To use this template, you provide a measure of throughput for the batch process which is only present when the job is underway. The SLO then uses an estimated measure of maximum expected volume and the business deadline to compute a target throughput, then measures SLO compliance against how well the batch process meets the target.
It can be a good idea to compute the volume measurement by taking a record of previous historic maximums and applying a growth multiplier that is appropriate for the business context. If you're processing a number of payments, and your peak volume comes once a month, expecting 1.5x the maximum volume processed by the batch job in the last 60 days might be a good starting point.
The important characteristics of this SLO are:
- Error budget is consumed at a rate proportional to unmet target performance - Error budget is consumed even by batches that process less-than-maximum volume
One thing to note is that throughput exceeding the target threshold is considered 0% error, rather than some negative error value. This is a deliberate choice to avoid encouraging spiky throughput values, but may be toggled in future.

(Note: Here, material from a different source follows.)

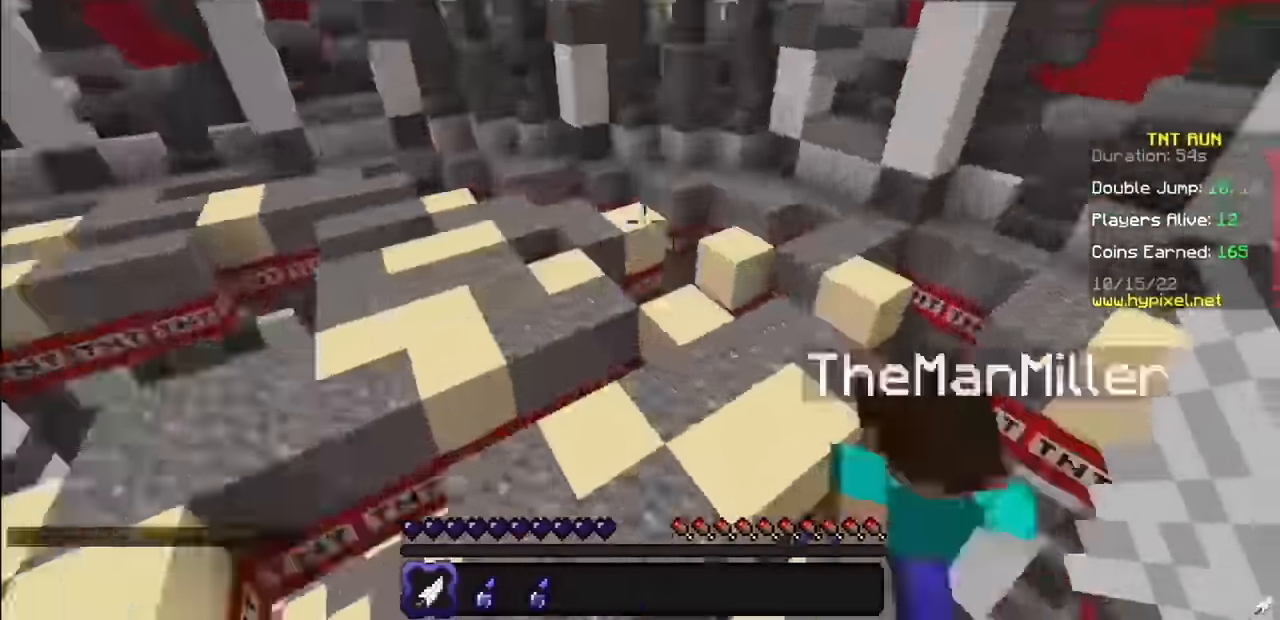
Gameplay with keyboard and mouse; each line is a JSON object with the keys and mouse buttons held at the frame after it. "events" lists presses ("down") and releases ("up") of "mouse_left" and "mouse_right" between this image and that frame as [ms after this image, input, new state], when the widget could be followed in between. "mouse_left", "mouse_right" = the "left", "right" buttons of the "mouse" list. No other keys are recorded. Fast repeated clicks can show as one long hold. Mouse movement is not recorded.
{"keys": [], "mouse": [], "events": [[100, "mouse_right", "down"], [300, "mouse_right", "up"]]}
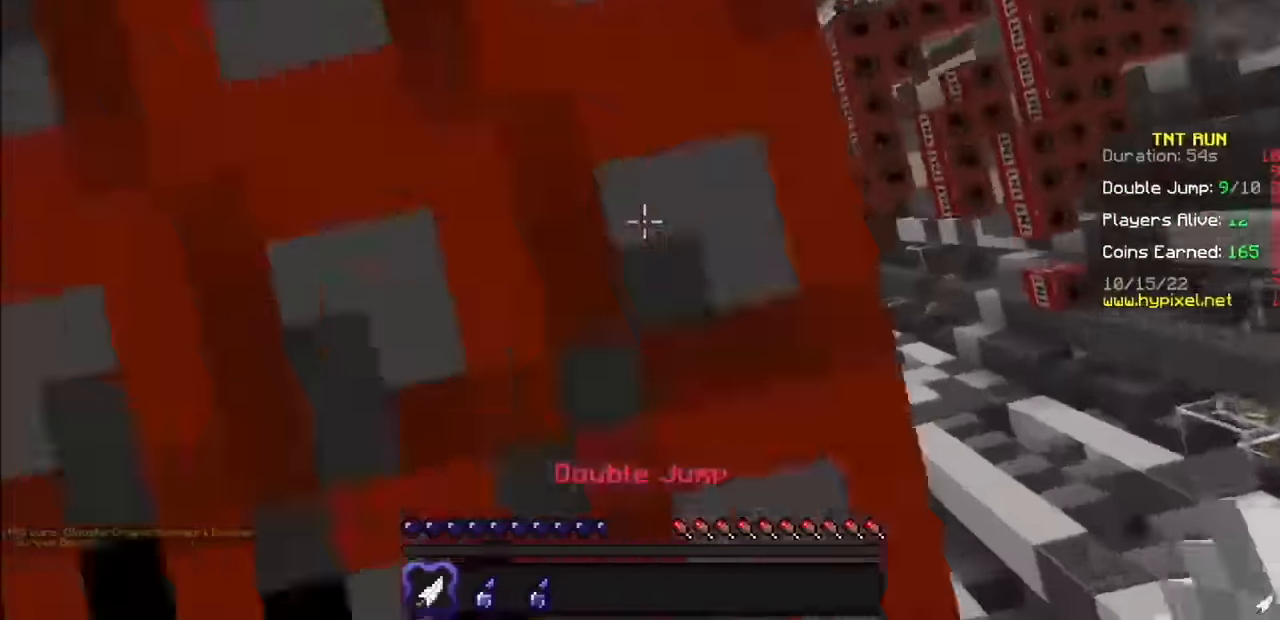
{"keys": [], "mouse": ["right"], "events": [[333, "mouse_right", "down"]]}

func (BatchProcessingSLO) Rules ¶
func (b BatchProcessingSLO) Rules() []rulefmt.Rule
type ErrorRateSLO ¶
To use this template, you provide a parameterised rate of requests and errors that are sliced across multiple time windows.
func (ErrorRateSLO) Rules ¶
func (e ErrorRateSLO) Rules() []rulefmt.Rule
type LatencySLO ¶
type LatencySLO struct { RequestClass string // request class references a latency target Total string // parameterized rate of total requests Observation string // parameterized rate of histogram bucket // contains filtered or unexported fields }
LatencySLO is used to construct SLOs based on latency.
To use this template, you provide a parameterized rate of total requests, a parameterized counter that tracks the number of observations (histogram bucket) and request class that references a latency target.
This template allows defining SLOs as follows:
90% requests < 300ms 99% requests < 1000ms
func (LatencySLO) Rules ¶
func (l LatencySLO) Rules() []rulefmt.Rule
type Pipeline ¶
type Pipeline struct { // Name defines the RuleGroup name in Prometheus Name string // SLORules is where each SLO should place the appropriate rules that power the // post-processing and alert trailers. SLORules []rulefmt.Rule }
Pipeline can build a RuleGroup that powers the generation of SLO time series. The RuleGroup generated by the Pipeline will include rules installed by templates and the global alerting windows, with each SLOs registered on a Pipeline instance via the MustRegister() method.
func NewPipeline ¶
func (*Pipeline) Build ¶
func (p *Pipeline) Build() rulefmt.RuleGroups
func (*Pipeline) MustRegister ¶
type SLO ¶
type SLO interface { // GetName returns a globally unique name for the SLO GetName() string // Rules generates Prometheus recording rules that implement the SLO definition Rules() []rulefmt.Rule }
SLO the base interface type for all SLOs
func ParseDefinitions ¶
ParseDefinitions loads a YAML file of configured templates that looks like this:
--- definitions: - template: BatchProcessingSLO definition: name: MarkPaymentsAsPaidMeetsDeadline ...
and produces a list of SLOs. This is the file format we expect users to be providing to the slo-builder.